The fire raced up the Oroglas wall and into the Oroglas roof, where it rapidly spread across the whole roof area, raining drops of burning plastic down through the building's atrium areas onto the 3,000 people trying to escape. (The fire should have been detected and an evacuation commenced before this point, if the management and fire detection systems had been up to scratch.) The shower of burning droplets also started fires down throughout the building, except for the basement levels, which had concrete floors. (There should have been concrete floors at high levels, too, but these were replaced with softwood during construction, without those who'd passed the original plan being told of the change. One man thought his memory was playing tricks when he saw the wood!) The Oroglas panels spread the fire in two ways, therefore: from one panel to the next and by raining fire on everything below. The untested theory behind the structure was that in a fire, Oroglas panels would fall out of their frames from the heat before they ignited, this definitely did not happen.


Relevance to Grenfell Tower: First and foremost, neither building at the time of its fire, reflected the design and specifications which had been examined in detail and approved by planners and regulators. Summerland was heavily modified on the hoof as it was built, Grenfell Tower was built to specification, but modified and its fire-resistance completely compromised, several decades after it was built. 

Differences are that at the time Summerland was built, there wasn't a widespread awareness of the flammability of Oroglas and Galbestos, although something was known to some of the people involved in both cases: the manufacturer of Oroglas acrylic sheeting had admitted that it could prove highly flammable in some conditions, and a waiver to building regulations had been sought for Galbestos because it was known not to pass two of the tests specified in building regulations. (Allegedly, in the regulation-compliant plan which the Manx Parliament actually saw, the Galbestos wall was a concrete wall, and if it weren't for the waiver, which the Parliament didn't know about, it would have stayed a concrete wall.)

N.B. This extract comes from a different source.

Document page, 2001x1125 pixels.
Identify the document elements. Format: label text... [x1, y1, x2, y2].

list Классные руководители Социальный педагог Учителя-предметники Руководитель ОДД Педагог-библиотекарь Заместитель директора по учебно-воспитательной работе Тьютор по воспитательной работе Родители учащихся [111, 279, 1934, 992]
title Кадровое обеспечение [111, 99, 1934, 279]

At the time Grenfell Tower was being built, the Ronan Point disaster had already turned the spotlight on building standards for high-rise buildings, and by the time it was completed there was great public awareness of the danger posed by careless choices of plastic panel materials, which had led to the Summerland disaster. The Daily Mail righteously declared that no structure such as Summerland could have been built in England, and at the time Grenfell Tower was built, this was true.

However, by the time Grenfell Tower was modified, with the addition of external cladding, it clearly was possible for a duplicate of Summerland to be created in England, because this is precisely what Grenfell Tower then became, in terms of flammability.  In the intervening years, the lessons about design integrity matching building integrity, which had been genuinely and sincerely learned in the aftermath of Ronan Point and Summerland, had been completely forgotten.

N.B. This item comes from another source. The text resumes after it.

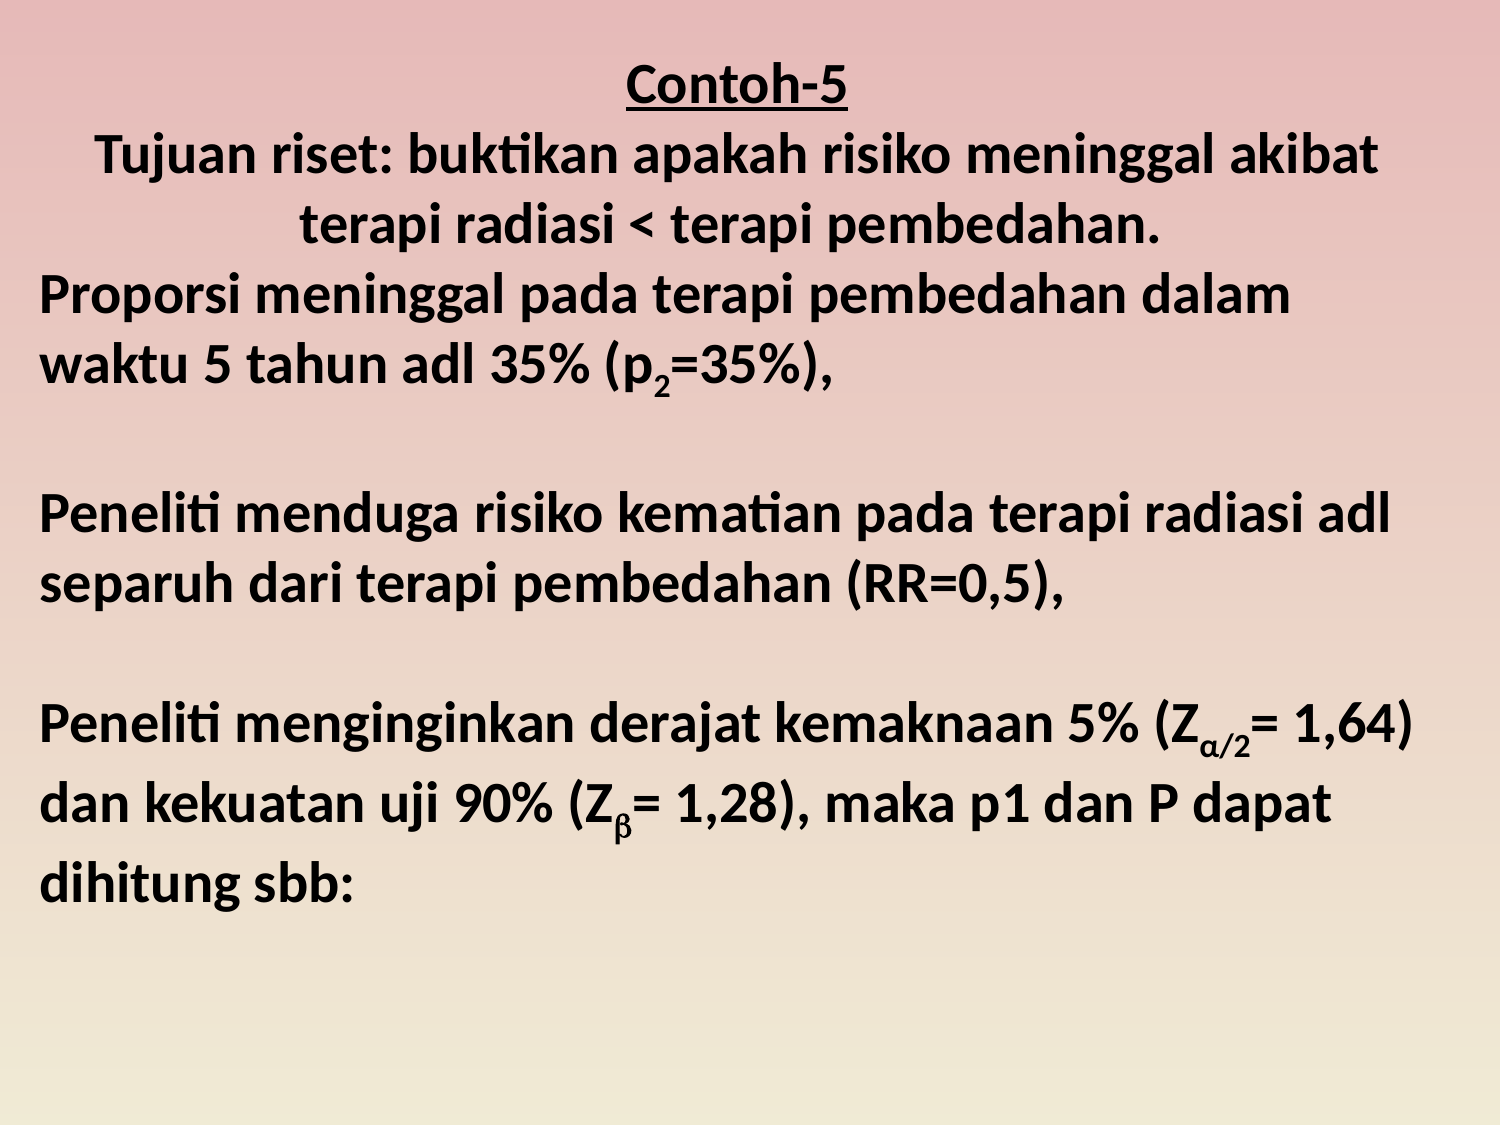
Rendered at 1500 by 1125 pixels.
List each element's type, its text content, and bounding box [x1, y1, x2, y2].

text_box Contoh-5 Tujuan riset: buktikan apakah risiko meninggal akibat terapi radiasi < terapi pembedahan. Proporsi meninggal pada terapi pembedahan dalam waktu 5 tahun adl 35% (p2=35%), Peneliti menduga risiko kematian pada terapi radiasi adl separuh dari terapi pembedahan (RR=0,5), Peneliti menginginkan derajat kemaknaan 5% (Zα/2= 1,64) dan kekuatan uji 90% (Zb= 1,28), maka p1 dan P dapat dihitung sbb: [24, 37, 1450, 992]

There is also a striking parallel between Galbestos, a thin sheet of steel covered in plastic or bitumen (depending on which source you believe) and "ACM", a sheet of aluminium covered in plastic, as in the skins of the cladding panels fitted to Grenfell Tower and, it now appears, a great many other buildings. Since aluminium has both a greater thermal conductivity than steel and a much lower melting point, it is screamingly obvious that if a small fire could be transmitted through steel-based Galbestos, a small fire can get through aluminium-based ACM without any difficulty whatsoever.